(Problem details) Skip every image and restate the data word for word.

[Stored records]
<<<<

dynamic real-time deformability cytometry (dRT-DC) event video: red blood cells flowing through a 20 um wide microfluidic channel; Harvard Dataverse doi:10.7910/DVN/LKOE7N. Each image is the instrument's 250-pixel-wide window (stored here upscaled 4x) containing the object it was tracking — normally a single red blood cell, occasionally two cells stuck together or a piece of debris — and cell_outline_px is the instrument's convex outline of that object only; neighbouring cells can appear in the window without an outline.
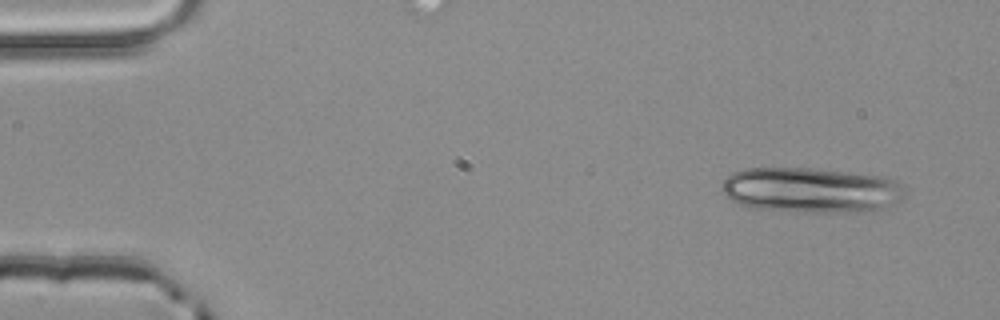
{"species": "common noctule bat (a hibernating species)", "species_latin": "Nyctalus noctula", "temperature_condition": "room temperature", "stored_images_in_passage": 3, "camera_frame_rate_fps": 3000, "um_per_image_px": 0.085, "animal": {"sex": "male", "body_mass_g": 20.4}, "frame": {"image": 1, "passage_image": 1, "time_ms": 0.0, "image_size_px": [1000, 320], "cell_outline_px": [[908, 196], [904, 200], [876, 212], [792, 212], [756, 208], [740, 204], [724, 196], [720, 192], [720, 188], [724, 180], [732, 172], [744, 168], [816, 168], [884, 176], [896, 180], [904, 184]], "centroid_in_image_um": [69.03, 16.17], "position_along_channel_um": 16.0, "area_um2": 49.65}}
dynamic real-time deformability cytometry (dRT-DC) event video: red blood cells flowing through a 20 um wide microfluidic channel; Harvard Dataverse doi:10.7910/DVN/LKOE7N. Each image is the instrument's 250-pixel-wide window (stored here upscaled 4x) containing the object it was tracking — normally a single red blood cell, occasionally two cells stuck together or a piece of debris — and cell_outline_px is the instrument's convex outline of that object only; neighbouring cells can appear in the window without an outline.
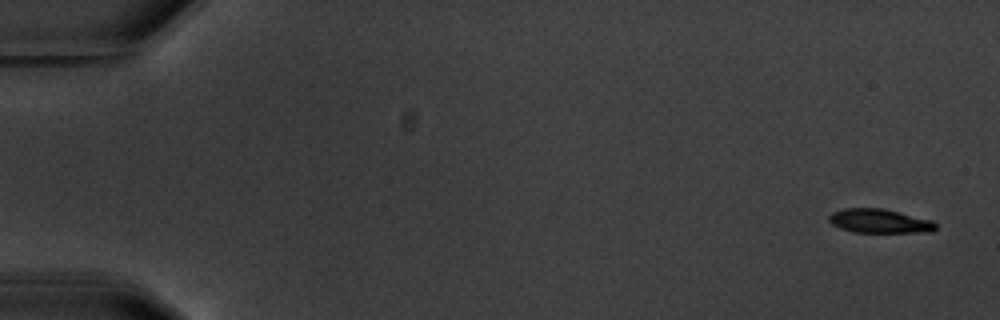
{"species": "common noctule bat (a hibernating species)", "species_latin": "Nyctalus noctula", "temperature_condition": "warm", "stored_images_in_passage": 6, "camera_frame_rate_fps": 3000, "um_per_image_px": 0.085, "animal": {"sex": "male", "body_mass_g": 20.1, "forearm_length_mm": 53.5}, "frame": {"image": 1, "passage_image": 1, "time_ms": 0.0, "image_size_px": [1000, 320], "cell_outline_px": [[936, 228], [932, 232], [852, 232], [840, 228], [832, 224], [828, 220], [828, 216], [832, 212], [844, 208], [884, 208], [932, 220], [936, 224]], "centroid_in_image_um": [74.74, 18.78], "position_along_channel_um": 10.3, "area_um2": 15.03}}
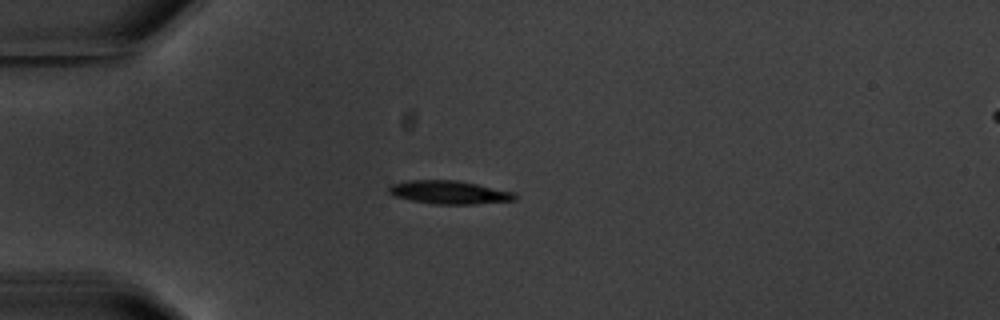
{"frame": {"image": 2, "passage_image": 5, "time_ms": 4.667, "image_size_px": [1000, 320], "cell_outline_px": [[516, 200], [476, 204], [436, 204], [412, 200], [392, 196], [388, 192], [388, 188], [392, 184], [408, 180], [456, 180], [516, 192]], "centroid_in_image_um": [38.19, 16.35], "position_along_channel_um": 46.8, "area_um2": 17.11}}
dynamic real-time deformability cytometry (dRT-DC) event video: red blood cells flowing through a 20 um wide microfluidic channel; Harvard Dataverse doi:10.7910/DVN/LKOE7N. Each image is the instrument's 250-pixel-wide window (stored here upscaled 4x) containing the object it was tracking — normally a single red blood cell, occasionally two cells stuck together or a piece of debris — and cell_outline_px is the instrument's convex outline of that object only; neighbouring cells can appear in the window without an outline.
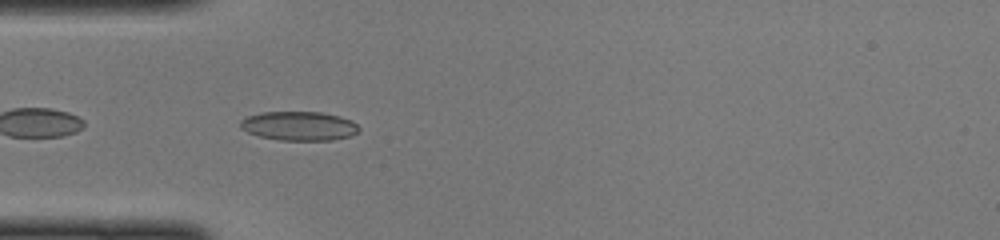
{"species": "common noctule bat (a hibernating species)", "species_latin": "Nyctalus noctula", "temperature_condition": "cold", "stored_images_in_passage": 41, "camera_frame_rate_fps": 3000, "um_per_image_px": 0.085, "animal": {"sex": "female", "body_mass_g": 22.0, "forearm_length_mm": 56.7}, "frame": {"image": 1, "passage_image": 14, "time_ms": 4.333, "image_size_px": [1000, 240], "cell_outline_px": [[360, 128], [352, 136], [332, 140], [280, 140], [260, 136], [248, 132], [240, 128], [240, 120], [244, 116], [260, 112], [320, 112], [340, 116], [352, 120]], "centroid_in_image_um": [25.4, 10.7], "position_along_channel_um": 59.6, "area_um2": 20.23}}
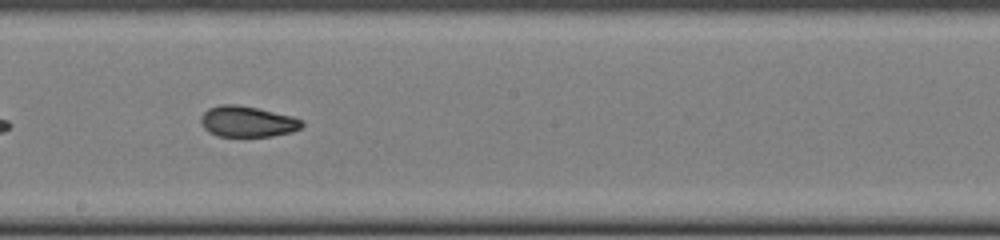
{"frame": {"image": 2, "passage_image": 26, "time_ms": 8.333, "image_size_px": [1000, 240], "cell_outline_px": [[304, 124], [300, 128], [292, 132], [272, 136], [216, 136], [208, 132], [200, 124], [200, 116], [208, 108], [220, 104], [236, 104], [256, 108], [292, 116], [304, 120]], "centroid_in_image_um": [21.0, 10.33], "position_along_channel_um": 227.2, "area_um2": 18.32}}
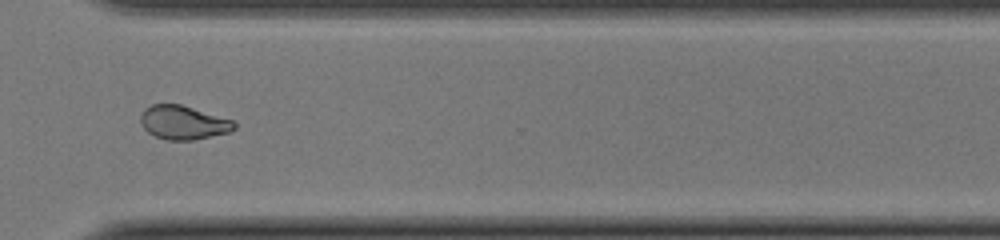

>>>>

(The response)
dynamic real-time deformability cytometry (dRT-DC) event video: red blood cells flowing through a 20 um wide microfluidic channel; Harvard Dataverse doi:10.7910/DVN/LKOE7N. Each image is the instrument's 250-pixel-wide window (stored here upscaled 4x) containing the object it was tracking — normally a single red blood cell, occasionally two cells stuck together or a piece of debris — and cell_outline_px is the instrument's convex outline of that object only; neighbouring cells can appear in the window without an outline.
{"species": "common noctule bat (a hibernating species)", "species_latin": "Nyctalus noctula", "temperature_condition": "room temperature", "stored_images_in_passage": 3, "camera_frame_rate_fps": 3000, "um_per_image_px": 0.085, "animal": {"sex": "male", "body_mass_g": 20.4}, "frame": {"image": 1, "passage_image": 1, "time_ms": 0.0, "image_size_px": [1000, 320], "cell_outline_px": [[908, 196], [904, 200], [876, 212], [792, 212], [756, 208], [740, 204], [724, 196], [720, 192], [720, 188], [724, 180], [732, 172], [744, 168], [816, 168], [884, 176], [896, 180], [904, 184]], "centroid_in_image_um": [69.03, 16.17], "position_along_channel_um": 16.0, "area_um2": 49.65}}
dynamic real-time deformability cytometry (dRT-DC) event video: red blood cells flowing through a 20 um wide microfluidic channel; Harvard Dataverse doi:10.7910/DVN/LKOE7N. Each image is the instrument's 250-pixel-wide window (stored here upscaled 4x) containing the object it was tracking — normally a single red blood cell, occasionally two cells stuck together or a piece of debris — and cell_outline_px is the instrument's convex outline of that object only; neighbouring cells can appear in the window without an outline.
{"species": "common noctule bat (a hibernating species)", "species_latin": "Nyctalus noctula", "temperature_condition": "warm", "stored_images_in_passage": 6, "camera_frame_rate_fps": 3000, "um_per_image_px": 0.085, "animal": {"sex": "male", "body_mass_g": 20.1, "forearm_length_mm": 53.5}, "frame": {"image": 1, "passage_image": 1, "time_ms": 0.0, "image_size_px": [1000, 320], "cell_outline_px": [[936, 228], [932, 232], [852, 232], [840, 228], [832, 224], [828, 220], [828, 216], [832, 212], [844, 208], [884, 208], [932, 220], [936, 224]], "centroid_in_image_um": [74.74, 18.78], "position_along_channel_um": 10.3, "area_um2": 15.03}}
{"frame": {"image": 2, "passage_image": 5, "time_ms": 4.667, "image_size_px": [1000, 320], "cell_outline_px": [[516, 200], [476, 204], [436, 204], [412, 200], [392, 196], [388, 192], [388, 188], [392, 184], [408, 180], [456, 180], [516, 192]], "centroid_in_image_um": [38.19, 16.35], "position_along_channel_um": 46.8, "area_um2": 17.11}}
dynamic real-time deformability cytometry (dRT-DC) event video: red blood cells flowing through a 20 um wide microfluidic channel; Harvard Dataverse doi:10.7910/DVN/LKOE7N. Each image is the instrument's 250-pixel-wide window (stored here upscaled 4x) containing the object it was tracking — normally a single red blood cell, occasionally two cells stuck together or a piece of debris — and cell_outline_px is the instrument's convex outline of that object only; neighbouring cells can appear in the window without an outline.
{"species": "common noctule bat (a hibernating species)", "species_latin": "Nyctalus noctula", "temperature_condition": "cold", "stored_images_in_passage": 41, "camera_frame_rate_fps": 3000, "um_per_image_px": 0.085, "animal": {"sex": "female", "body_mass_g": 22.0, "forearm_length_mm": 56.7}, "frame": {"image": 1, "passage_image": 14, "time_ms": 4.333, "image_size_px": [1000, 240], "cell_outline_px": [[360, 128], [352, 136], [332, 140], [280, 140], [260, 136], [248, 132], [240, 128], [240, 120], [244, 116], [260, 112], [320, 112], [340, 116], [352, 120]], "centroid_in_image_um": [25.4, 10.7], "position_along_channel_um": 59.6, "area_um2": 20.23}}
{"frame": {"image": 2, "passage_image": 26, "time_ms": 8.333, "image_size_px": [1000, 240], "cell_outline_px": [[304, 124], [300, 128], [292, 132], [272, 136], [216, 136], [208, 132], [200, 124], [200, 116], [208, 108], [220, 104], [236, 104], [256, 108], [292, 116], [304, 120]], "centroid_in_image_um": [21.0, 10.33], "position_along_channel_um": 227.2, "area_um2": 18.32}}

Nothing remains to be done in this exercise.